A phase 3 prostate cancer trial of Candel Therapeutics' oncolytic virus has met its primary endpoint, sending the stock up more than 200%. The phase 3 hit was however offset by the failure of a midphase study buried deeper within its trial win release.
On that win: Investigators enrolled 745 people with intermediate-to-high risk, localized prostate cancer. All patients underwent standard-of-care external beam radiation therapy. Two-thirds of participants also received an injection of CAN-2409, an adenovirus encoding an enzyme, into the prostate plus an oral prodrug of valacyclovir. The rest of the patients received placebo and the prodrug.
Candel linked its candidate to a 14.5% relative improvement in disease-free survival (DFS), an endpoint that looked at cancer recurrence or death from any cause. The improvement caused the study to hit its primary endpoint.
The biotech saw the 14.5% improvement after 54 weeks and, on a conference call to discuss the data, Candel chief medical officer Garrett Nichols, M.D. said “the DFS difference increases over time beyond” that point. The biotech previously said the endpoint would look at DFS 24 months after the last patient was treated.
The primary endpoint hasn’t been used in prior trials and may not be accepted by regulators, the biotech said last month. Hopes that the FDA will accept the endpoint are underpinned by a special protocol assessment (SPA) that Candel agreed with the FDA.
The biotech said Wednesday that the study was conducted under a SPA “on key aspects of study design.” Candel cited the agreement as evidence that the data could support a filing for approval.

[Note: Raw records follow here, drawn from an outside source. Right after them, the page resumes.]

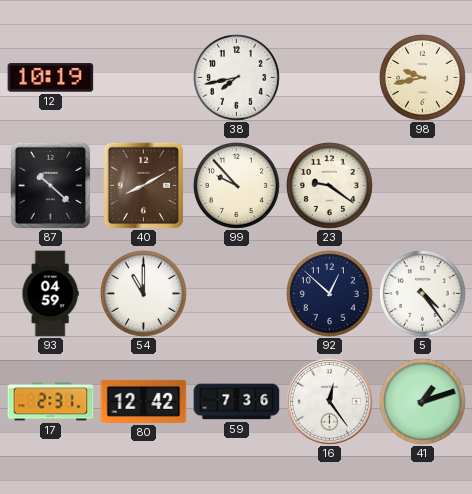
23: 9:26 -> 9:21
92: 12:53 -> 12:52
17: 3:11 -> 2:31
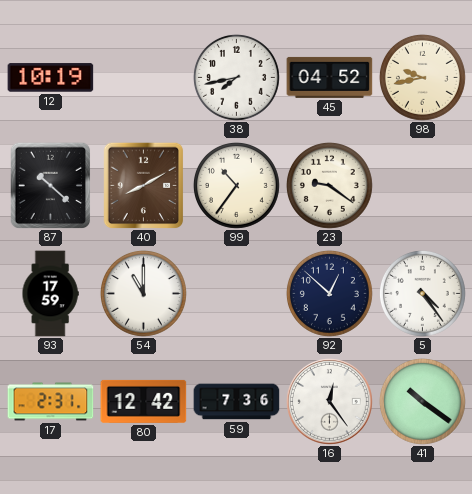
45: none -> 04:52
99: 9:53 -> 10:36
93: 04:59 -> 17:59
41: 1:12 -> 10:21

The biotech said last month that it made “minor amendments to the protocol” without forming a new agreement with the FDA.

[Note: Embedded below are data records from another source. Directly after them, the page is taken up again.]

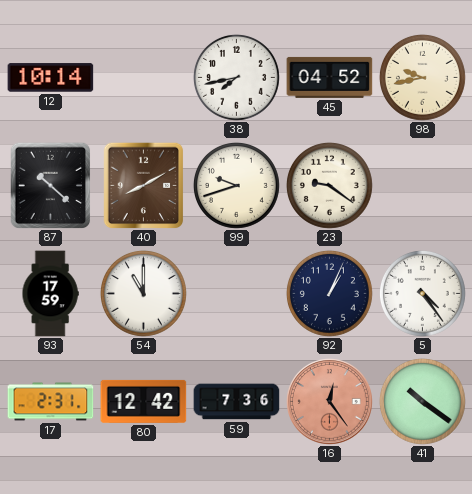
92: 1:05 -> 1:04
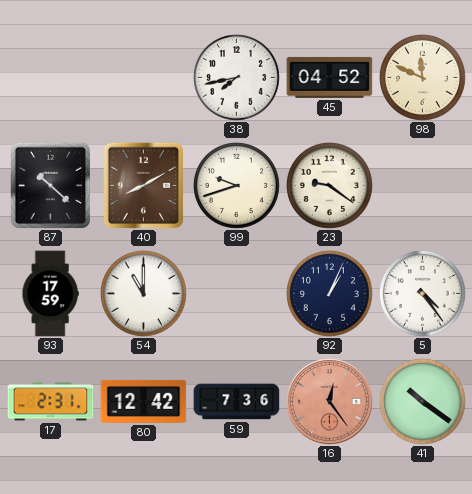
12: 10:14 -> none
98: 9:43 -> 11:49
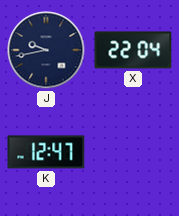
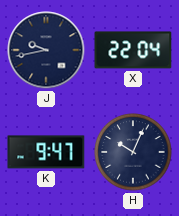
K: 12:47 -> 9:47
H: none -> 10:04
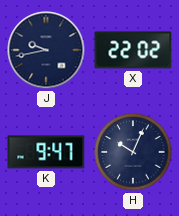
X: 22:04 -> 22:02
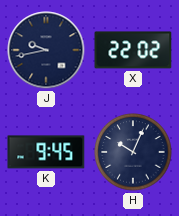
K: 9:47 -> 9:45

Candel plans to seek approval in the fourth quarter of 2026 and has enough cash to fund operations until the end of the first quarter of 2025. The biotech’s share price opened up 200% at close to $14, bolstering its ability to raise money.

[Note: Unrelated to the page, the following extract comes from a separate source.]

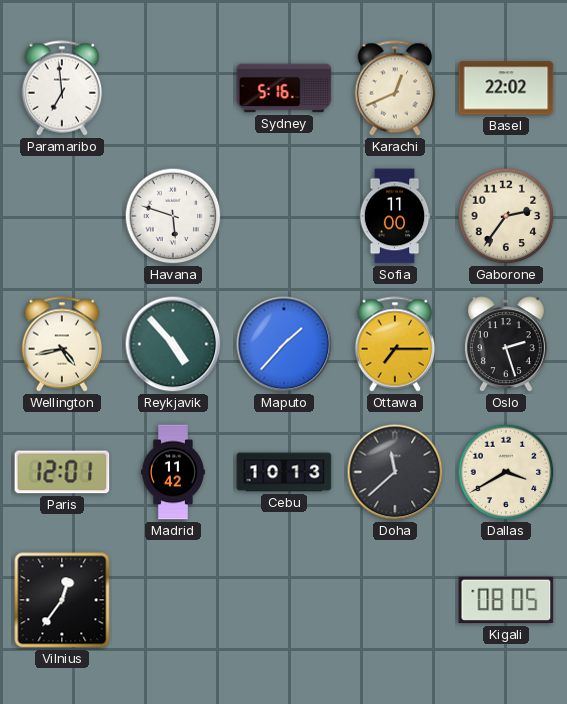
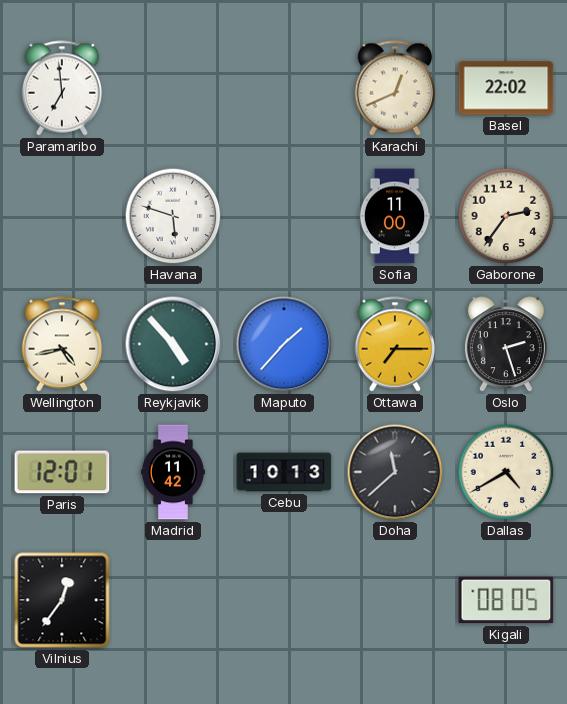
Sydney: 5:16 -> none
Dallas: 3:40 -> 4:40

The difference in the rate of DFS events, 22.8% in the treatment arm versus 30.5% in the control, was underpinned by the frequency of positive biopsies and treatment failures. Positive biopsies favored the study drug by 13.5% to 20.5%. The treatment failure figures for CAN-2409 and placebo were 3.0% and 4.4%, respectively.
There was a higher death rate in the treatment arm, 6.3%, than the control group. 5.6%. But none of the deaths in either group were deemed related to prostate cancer. Two patients died of prostate cancer but they were counted among the participants with disease recurrence. Candel linked its therapy to a 38% reduction in the risk of prostate cancer recurrence or prostate cancer-related death.
Candel slipped news of a phase 2b failure into the CAN-2409 press release. In that study, 190 people with low-to-intermediate risk localized prostate cancer took CAN-2409 while undergoing active surveillance. The trial found the intervention had no statistically significant effect on the time to radical treatment and the percentage of patients with prostate cancer-free biopsies one year after treatment.